Die mündliche Kommunikation ist im beruflichen Alltag grundlegend. Führungskräfte verbringen bis zu 78% ihrer Arbeitszeit damit. Dieser Zeitaufwand kann durch effiziente rhetorische Kommunikation minimiert werden. Sie zu analysieren soll durch die 10 Kommunikationsstile erleichtert werden, die vom Forscherteam um Carina Cohrs der Technischen Universität Dortmund in einer Studie belegt wurden.

Bei dem Fragebogen der Studie handelte es sich um eine deutsche Übersetzung des bereits erprobten englischsprachigen Fragebogens Communicator Style Measure (CSM). Das Forscherteam befragte 871 Personen, die sowohl ihr eigenes Verhalten als auch das ihres Vorgesetzten anhand von 32 Items einschätzten. Die Items gaben Aufschluss über die unterschiedlichen Kommunikationsstile. Sie werden durch die Adjektive aufmerksam, beeindrucken, dominant, dramatisch, freundlich, gelassen, lebhaft, offen, präzise und streitlustig beschrieben. Aus den Kommunikationsstilen ergibt sich ein elfter Faktor, das sogenannte Communicator Image. Es misst, wie kommunikationsstark die jeweilige Person ist. Auch wurden Fragen zur Arbeitszufriedenheit gestellt.

Die 10 Kommunikationsstile konnten bestätigt werden.
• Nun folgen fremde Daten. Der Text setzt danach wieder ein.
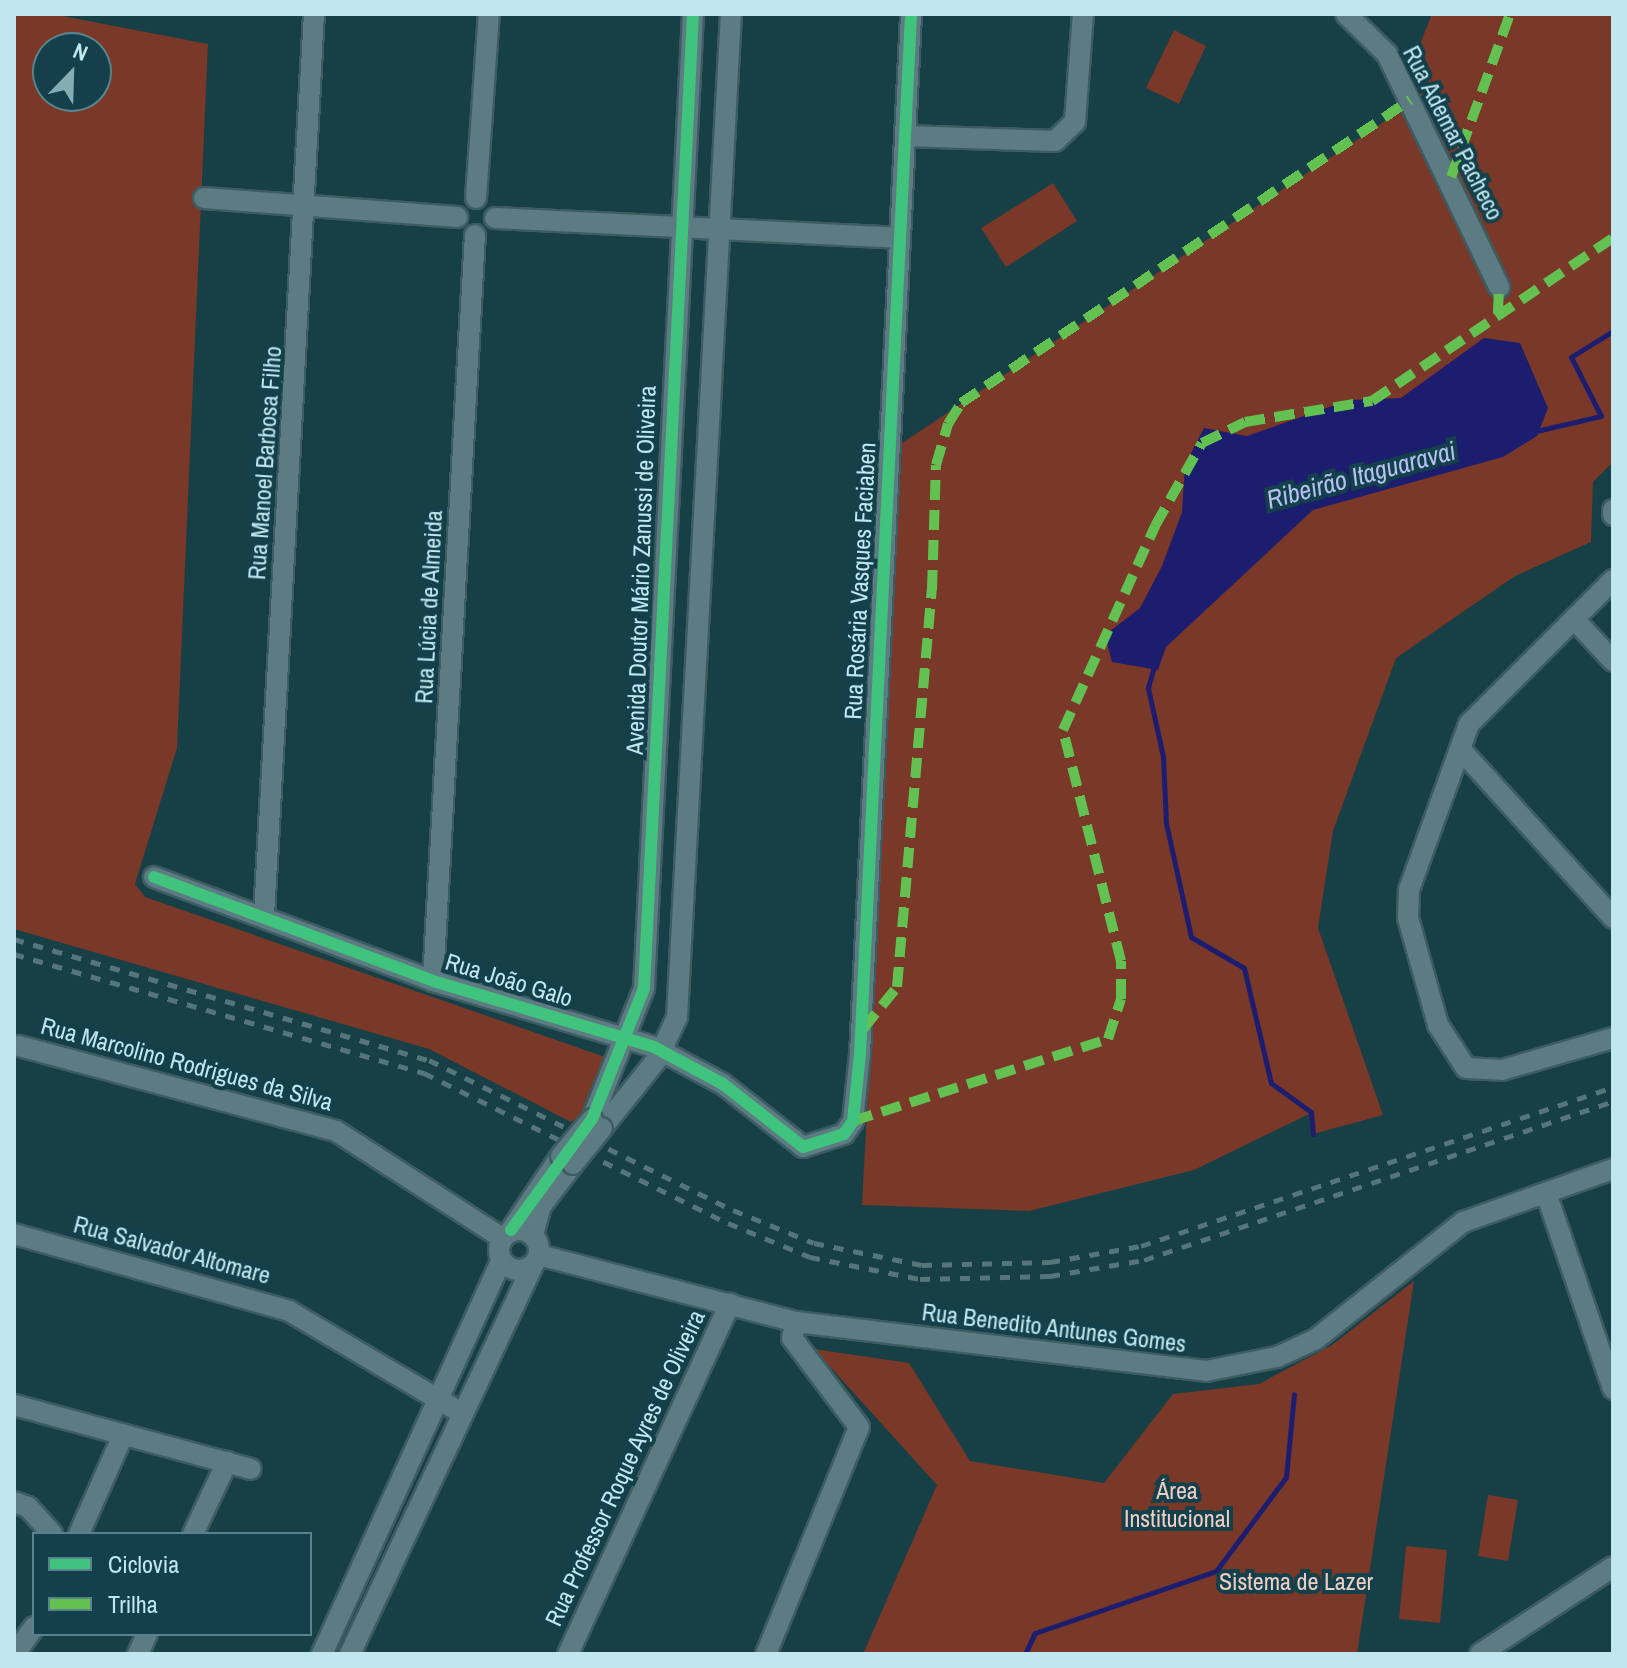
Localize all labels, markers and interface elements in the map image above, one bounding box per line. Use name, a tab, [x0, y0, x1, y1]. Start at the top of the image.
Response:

Sie unterschieden sich signifikant voneinander. Sechs davon standen in einem positiven Verhältnis zum Communicator Image: Demnach gelten diejenigen Menschen als kommunikationsstark, die einen beeindruckenden, dominanten, freundlichen, gelassenen, lebhaften, offen oder präzisen Kommunikationsstil aufweisen. Hinsichtlich der Arbeitszufriedenheit konnte ein positiver Zusammenhang mit dem aufmerksamen, freundlichen und beeindruckenden Kommunikationsstil festgestellt werden.

Welchem Kommunikationstyp entsprechen Sie?
die mit * versehenen Stile gelten als kommunikationsstark

Aufmerksam – Diese Personen zeigen dem Gesprächspartner, beispielsweise durch Kopfnicken und Augenkontakt, dass sie aktiv zuhörten und Interesse an dem haben, was er sagt.

Beeindruckend* – Diese Personen werden als besonders charismatisch wahrgenommen und hinterlassen einen bleibenden Eindruck.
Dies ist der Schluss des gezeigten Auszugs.